In June Blakely competed at the Junior World Championships Trials where she placed first in the all-around and was named to the team to compete at the inaugural Junior World Championships alongside Kayla DiCello and Sydney Barros.  While there she helped the USA win team bronze and individually she recorded the seventh highest all-around score but did not place due to DiCello and Barros both placing higher.  During event finals she placed fourth on uneven bars and fifth on floor exercise.

In July Blakely competed at the U.S. Classic where she placed fourth in the all-around behind Konnor McClain, Barros, and Greaves.  She won gold on floor exercise and silver on vault.

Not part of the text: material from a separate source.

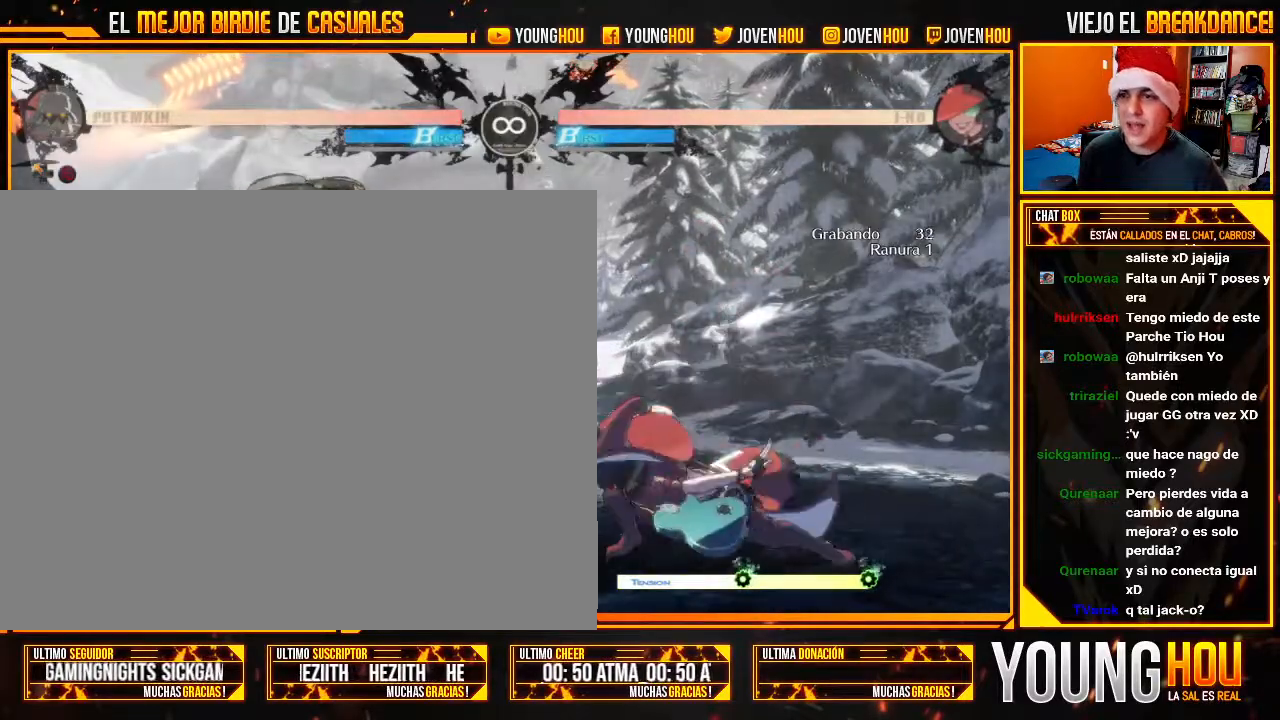
{"dt_ms": 1000, "buttons": [], "left_stick": "center"}
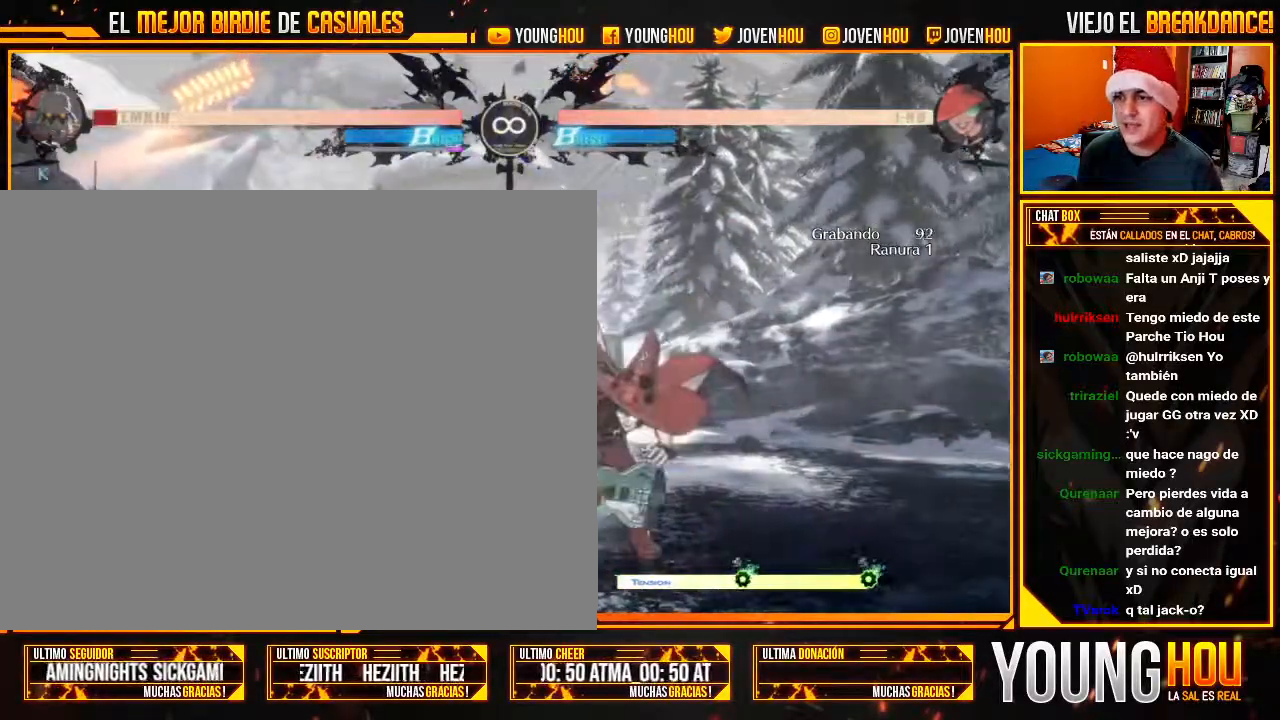
{"dt_ms": 500, "buttons": [], "left_stick": "center", "events": []}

In August Blakely competed at the U.S. National Championships where she placed fourth in the all-around.  She tied for second on balance beam with Ciena Alipio and behind McClain and won bronze on floor exercise. As a result she was added to the junior national team.

2020 
Blakely competed at the WOGA Classic in February, earning an all-around score of 57.150 to place first in the junior division and outscoring the senior division as well.  In March Blakely was selected to compete at International Gymnix, taking place in Montreal alongside Konnor McClain, Kaliya Lincoln, and Katelyn Jong.  While there she helped the USA win team gold and individually she won gold in the all-around, silver on vault, uneven bars, and balance beam behind McClain, and bronze on floor exercise behind McClain and Bailey Inglis of Canada.

Senior elite

2021 
Blakely made her senior debut at the 2021 Winter Cup, finishing first on balance beam and tied for eighth on floor exercise with Amari Drayton.  She next competed at the American Classic where she placed first in the all-around.  As a result of winning, she was re-added to the national team.  Blakely next competed at the GK US Classic, placing seventh in the all-around, as well as finishing third on uneven bars behind Kayla DiCello and Jordan Chiles.  At the National Championships Blakely finished seventh in the all-around.  As a result, she was named to the national team and selected to compete at the upcoming Olympic Trials.  At the Olympic Trials Blakely was injured during vault warmups and withdrew from both nights of competition.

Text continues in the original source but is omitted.